Issues related to the Nest, i.e. this website. The source code for the Nest is not yet public.

#107 multiline change messages

Opened by benaryorg on June 22, 2025
benaryorg on June 22, 2025

As encountered in pijul/969, change messages with line breaks are badly handled in the frontend, both in nest and pijul itself, though the latter isn’t as intrusive as the former.

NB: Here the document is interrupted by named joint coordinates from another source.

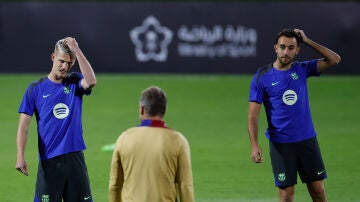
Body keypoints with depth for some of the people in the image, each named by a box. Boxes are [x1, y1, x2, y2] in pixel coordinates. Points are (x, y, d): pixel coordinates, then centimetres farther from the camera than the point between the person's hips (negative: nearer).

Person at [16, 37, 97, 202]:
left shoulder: (75, 82, 6)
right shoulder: (36, 88, 2)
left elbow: (91, 81, -18)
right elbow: (23, 125, -1)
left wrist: (77, 51, -16)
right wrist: (20, 157, -13)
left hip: (75, 157, 2)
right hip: (48, 161, -2)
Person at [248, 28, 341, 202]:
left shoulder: (302, 69, 6)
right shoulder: (262, 77, -4)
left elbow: (334, 60, 2)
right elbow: (253, 115, -6)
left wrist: (307, 41, -3)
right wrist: (254, 145, -17)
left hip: (308, 140, 3)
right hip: (281, 145, -3)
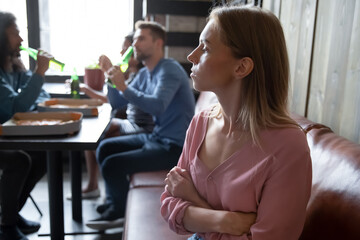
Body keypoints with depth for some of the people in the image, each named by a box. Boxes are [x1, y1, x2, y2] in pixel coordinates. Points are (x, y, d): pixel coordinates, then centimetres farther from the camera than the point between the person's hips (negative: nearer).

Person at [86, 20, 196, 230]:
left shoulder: (169, 70, -17)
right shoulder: (145, 73, 11)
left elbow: (157, 105, -33)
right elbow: (118, 102, 12)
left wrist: (124, 87, -33)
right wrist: (111, 75, -1)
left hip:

Change messages are ideally used not just to describe “I did things”, but include a brief explanation of what changed, and usually also include arguments of why things changed so that someone stumbling upon some odd code (using credit for instance) can just look up the change and instantly get all the context they require to understand why the change was made. The nest and pijul both seem to be very much tied to a single line change description, which is at odds with what version control in general is supposed to do; to describe the history of changes so one can infer from the repository itself why things are as they are. Nobody (meaningfully) uses version control just to copy code around without context, otherwise we’d just be using rsync or sending .patch files on mailinglists. Heck there’s an entire OpenBSD song about VCS being about history. There are several key usages of version control:

  • this worked two days ago, why is it broken now? (a potential equivalent of git bisect despite being contrary to pijul philosophy)
  • this bit of code looks odd, why was this implemented? (change after credit or log)
  • who might know more about this part of the code? (credit or log)
  • working on versioned – in the sense of SemVer – software (i.e. having a 3.x and 4.x moving targets with 3.0 and 3.1 being fixed to a certain state)

All of these should be part of the repository without requiring outside data, to an extent. An entire discussion need not be part of the change, however the resulting “we chose this approach because” often should be. Everyone who has ever moved a project from one VCS to another, or even just from GitHub to a private ForgeJo, knows the pain of losing context of changes all too well. Nest and pijul should be able to handle such additional context better, either in an attached sort of way (such as git notes) or ideally part of the change itself so that the repository itself does not just handle the C of VCS, but also the V.

With all that prelude; nest (in discussions and elsewhere) should probably render the first line of the change message prominently while folding the rest of it in some sort of UI which can be unfolded on demand.